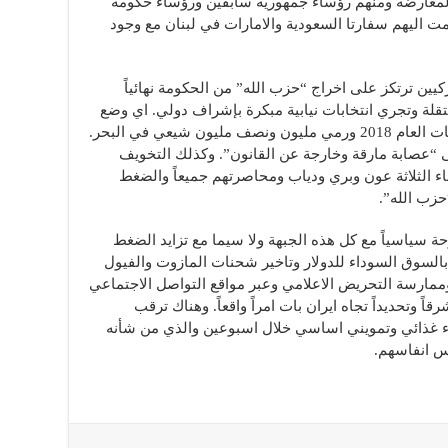
معارضة ومنهم رؤساء جمهورية سابقين ورؤساء حكومة
ت اليهم سفارتا السعودية والامارات في لبنان مع وجود
كيين ترتكز على اخراج “حزب الله” من الحكومة نهائياً
قلة وتجري انتخابات نيابية مبكرة بإشراف دولي. اي وضع
اليد بالكامل على البلد والانقلاب على انتخابات العام 2018 ورمي مليون ونصف مليون شيعي في البحر.
 “عصابة مارقة وخارجة عن القانون”. وكذلك التخويف
اء الثلاثة عون وبري ودياب ومحاصرتهم جميعاً والضغط
حزب الله”.
ة سياسياً مع كل هذه الجبهة ولا سيما مع تزايد الضغط
بالسوق السوداء للدولار وتاخير شحنات المازوت والفيول
ممارسة التحريض الاعلامي وعبر مواقع التواصل الاجتماعي
ً وتحديداً تجاه ايران بات امراً واقعاً. وهناك ترقب
ء غذائي وتمويني اساسي خلال اسبوعين والذي من شأنه
اس انفاسهم.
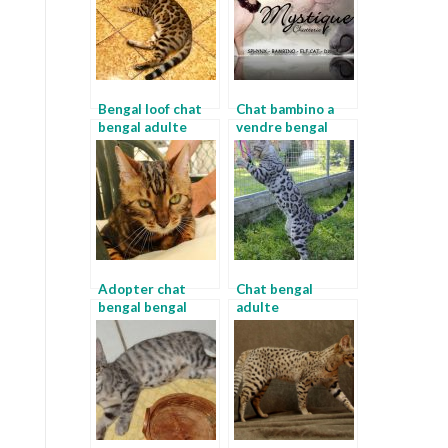
Bengal loof chat
Chat bambino a
bengal adulte
vendre bengal
spotted
Adopter chat
Chat bengal
bengal bengal
adulte
charcoal
alimentation chat
bengal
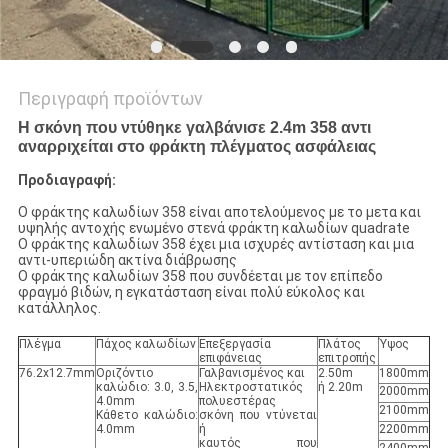
Περιγραφή προϊόντων
Η σκόνη που ντύθηκε γαλβάνισε 2.4m 358 αντι
αναρριχείται στο φράκτη πλέγματος ασφάλειας
Προδιαγραφή:
Ο φράκτης καλωδίων 358 είναι αποτελούμενος με το μετα και
υψηλής αντοχής ενωμένο στενά φράκτη καλωδίων quadrate
Ο φράκτης καλωδίων 358 έχει μια ισχυρές αντίσταση και μια
αντι-υπεριώδη ακτίνα διάβρωσης
Ο φράκτης καλωδίων 358 που συνδέεται με τον επίπεδο
φραγμό βιδών, η εγκατάσταση είναι πολύ εύκολος και
κατάλληλος.
Πλέγμα
Πάχος καλωδίων
Επεξεργασία
Πλάτος
Ύψος
επιφάνειας
επιτροπής
76.2x12.7mm
Οριζόντιο
Γαλβανισμένος και
2.50m
1800mm
καλώδιο: 3.0, 3.5,
Ηλεκτροστατικός
ή 2.20m
2000mm
4.0mm
πολυεστέρας
2100mm
Κάθετο καλώδιο:
σκόνη που ντύνεται
4.0mm
ή
2200mm
καυτός που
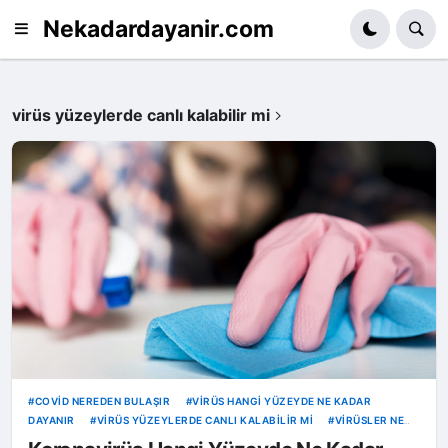
Nekadardayanir.com
virüs yüzeylerde canlı kalabilir mi
COVID NEREDEN BULAŞIR
VIRÜS HANGI YÜZEYDE NE KADAR
DAYANIR
VIRÜS YÜZEYLERDE CANLI KALABILIR MI
VIRÜSLER NE
KADAR YAŞAR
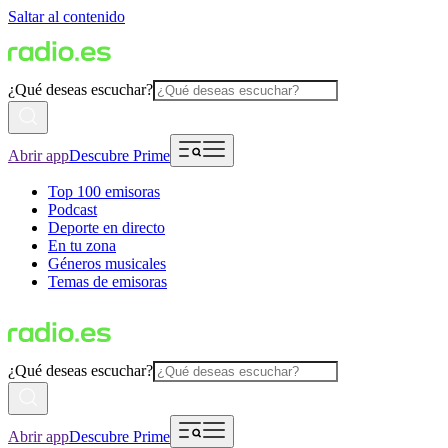
Saltar al contenido
¿Qué deseas escuchar?
Abrir app
Descubre Prime
Top 100 emisoras
Podcast
Deporte en directo
En tu zona
Géneros musicales
Temas de emisoras
¿Qué deseas escuchar?
Abrir app
Descubre Prime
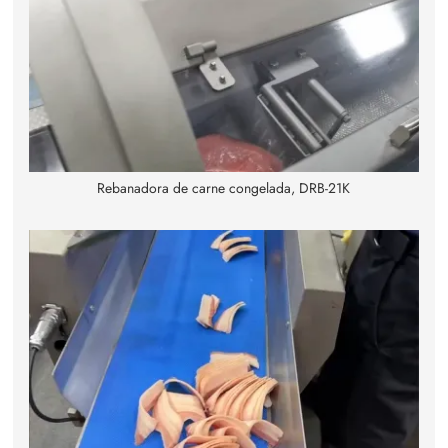
Rebanadora de carne congelada, DRB-21K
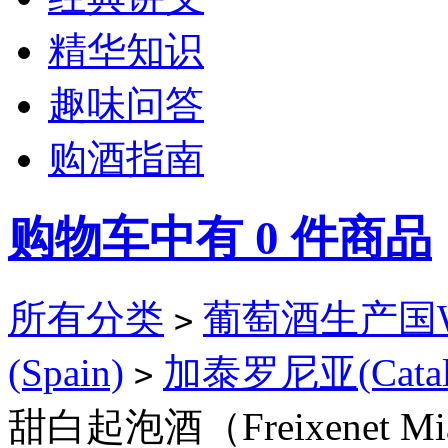
精华知识
趣味问答
购酒指南
购物车中有
0
件商品
所有分类
葡萄酒生产国Win
>
(Spain)
加泰罗尼亚(Catalo
>
甜白起泡酒（Freixenet Mia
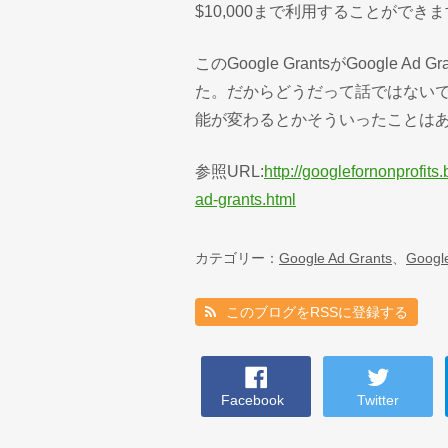
$10,000まで利用することができます。
このGoogle GrantsがGoogle
た。だからどうだって話ではないですし
能が変わるとかそういったことは
参照URL:
http://googlefornonprofit
ad-grants.html
カテゴリー：
Google Ad Grants
、
Googl
このブログをRSSに登録する
Facebook
Twitter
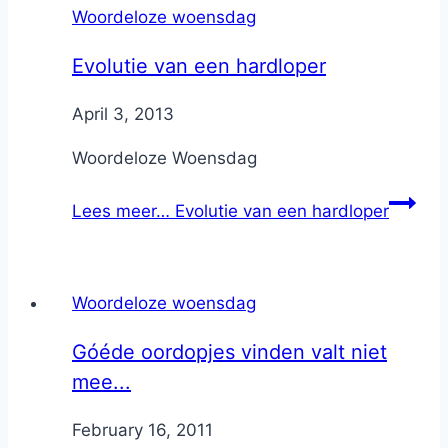
Woordeloze woensdag
Evolutie van een hardloper
By
April 3, 2013
Nicole
Woordeloze Woensdag
Lees meer…
Evolutie van een hardloper
Woordeloze woensdag
Góéde oordopjes vinden valt niet
mee...
By
February 16, 2011
Nicole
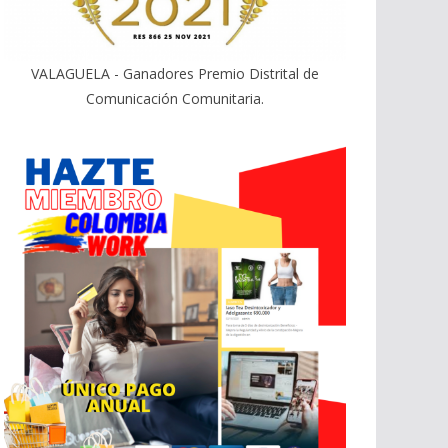
VALAGUELA - Ganadores Premio Distrital de
Comunicación Comunitaria.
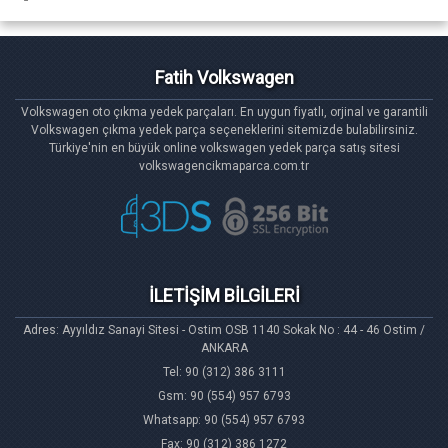
Fatih Volkswagen
Volkswagen oto çıkma yedek parçaları. En uygun fiyatlı, orjinal ve garantili
Volkswagen çıkma yedek parça seçeneklerini sitemizde bulabilirsiniz.
Türkiye'nin en büyük online volkswagen yedek parça satış sitesi
volkswagencikmaparca.com.tr
İLETİŞİM BİLGİLERİ
Adres: Ayyıldız Sanayi Sitesi - Ostim OSB 1140 Sokak No : 44 - 46 Ostim /
ANKARA
Tel: 90 (312) 386 3111
Gsm: 90 (554) 957 6793
Whatsapp: 90 (554) 957 6793
Fax: 90 (312) 386 1272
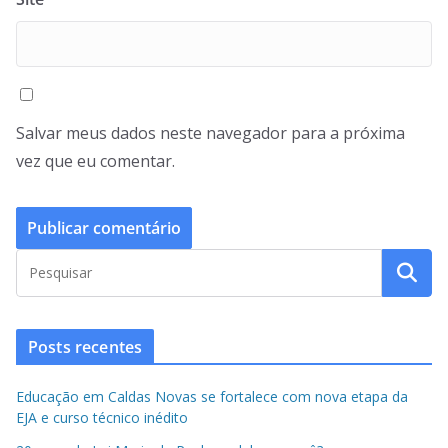
Salvar meus dados neste navegador para a próxima
vez que eu comentar.
Posts recentes
Educação em Caldas Novas se fortalece com nova etapa da
EJA e curso técnico inédito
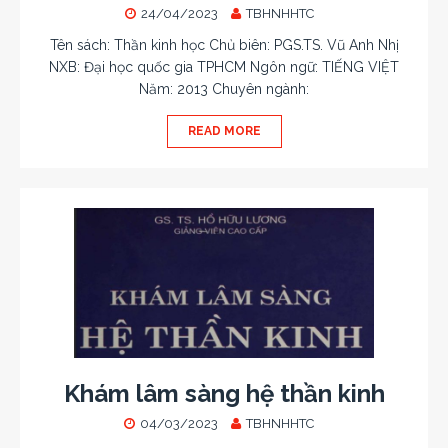
24/04/2023
TBHNHHTC
Tên sách: Thần kinh học Chủ biên: PGS.TS. Vũ Anh Nhị
NXB: Đại học quốc gia TPHCM Ngôn ngữ: TIẾNG VIỆT
Năm: 2013 Chuyên ngành:
READ MORE
Khám lâm sàng hệ thần kinh
04/03/2023
TBHNHHTC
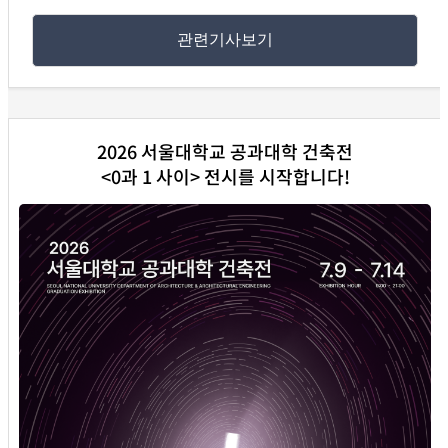
관련기사보기
2026 서울대학교 공과대학 건축전
<0과 1 사이> 전시를 시작합니다!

|---|

● Your instructions
A single number is the answer here: how many lines above carry the string "είναι"?

● Result of the task
2